So I've been urging to cut myself. Well, being urged. I got out of the psych institute a little over 2 weeks ago. Things have been going pretty good. I'm 18 By the way. I dunno what's wrong. I feel okay most of the time, I just get Lonely and upset when I miss the people who lived n me that are go e b.c I take the medicine now. It just upsets me t think of what I did to them. So I want to cut to help them forgive met and help me forgive myself. My therapist said I would go back for cutting depending on how deep it is I cut. But the cutting I want to do is something different. Not a simple cut, like superficiality, just something different is all I can say....I just want to know if like, I should do it and not tell her. B.c if I tell her I'll go back tot the hospital, and I really can't afford to go back, but if I do it it'll hold me over until I'm ready to tell her, and accept things myself. Like, I told her I wanted to cut. I'm just confused, it's like she gave me permission to do it, but I think she's tricking me. Won't I have to go back if I tell her due to my past history? Is she lying to me just to get me to go back? I need to do it, I mean, I can hold back but I keep skipping taking my meds, and I know soon it will get out of control. But. Can hide it. I just don't know what to do, can anyone help me or give me any advice....please?........
I'm pretty sure you already know what is the right thing to do. Take your meds. Don't cut yourself.
It seems like you just want somebody to talk with you about your desire to hurt yourself. I used to cut myself when I was your age (a whopping 8 years ago- I'm 25) and I still think about it sometimes.
Cutting yourself is like a show of your pain to the world. When nobody seems to acknowledge the emotional pain you feel on the inside, then they have to acknowledge the pain you show on the outside. It hurts when you do it, and that feels good because you think you deserve to be punished for whatever reason- for not being good enough. And the physical pain distracts you from feeling your dark feelings. Am I right?
Cutting is never a good thing to do... and meds aren't evil. Some are effective, some have side effects you can tolerate and others don't. The key is to find the right medication.
As for your therapist, I can guarantee you that she did NOT give you permission to cut, she just told you that the hospital wouldn't accept you if you had minor cuts/scratches but that if you had serious cuts they would hospitalize you (probably). This is NOT permission to cut. By thinking that way you are placing the responsibility on her but it's not, it is your responsibility if you cut.
Oh no, I take FULL responsibility. I've just decided to **** everything having to do with meds. My new attitude. Not too positive but that's life. If I happen to cut, I just won't tell her. Cutting isn't so bad when it replaces killing yourself. There is no "right" medicine!!!! The right meds are self healing! I have my own ways! I. Sorry to be an ***, I'm just a little upset with everyone right now. But I'm NOT placing responsibility on her!
sometimes you cant heal yourself,especially with mental health,psychiatric disorders,voices that you think are real and seem to you extremely real imo would be part of some pychiatric disorder,its not your fault,you need help,how long have you had these voices for?
don't cut never cut. i cut a lot but that's because i can't help it and i really feel i need it but if u don't feel like that please don't do it it isn't worth it and it isn't going to help them forgive u it's just going to make things worse.

_Supplied material_

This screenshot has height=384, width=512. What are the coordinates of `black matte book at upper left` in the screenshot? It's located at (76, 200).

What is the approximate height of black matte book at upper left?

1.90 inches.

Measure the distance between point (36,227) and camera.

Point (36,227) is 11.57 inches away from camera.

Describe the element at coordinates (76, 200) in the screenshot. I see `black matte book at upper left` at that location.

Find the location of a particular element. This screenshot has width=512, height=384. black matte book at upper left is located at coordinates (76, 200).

_Work instructions_
(a) In the thread, how long ago did the first poster get out of the psych institute?
(b) Set down the part of the thread that opens with the words "I'm pretty sure" and closes with "Am I right?".

_Responses per task_
(a) A little over 2 weeks ago.

(b)
I'm pretty sure you already know what is the right thing to do. Take your meds. Don't cut yourself.
It seems like you just want somebody to talk with you about your desire to hurt yourself. I used to cut myself when I was your age (a whopping 8 years ago- I'm 25) and I still think about it sometimes.
Cutting yourself is like a show of your pain to the world. When nobody seems to acknowledge the emotional pain you feel on the inside, then they have to acknowledge the pain you show on the outside. It hurts when you do it, and that feels good because you think you deserve to be punished for whatever reason- for not being good enough. And the physical pain distracts you from feeling your dark feelings. Am I right?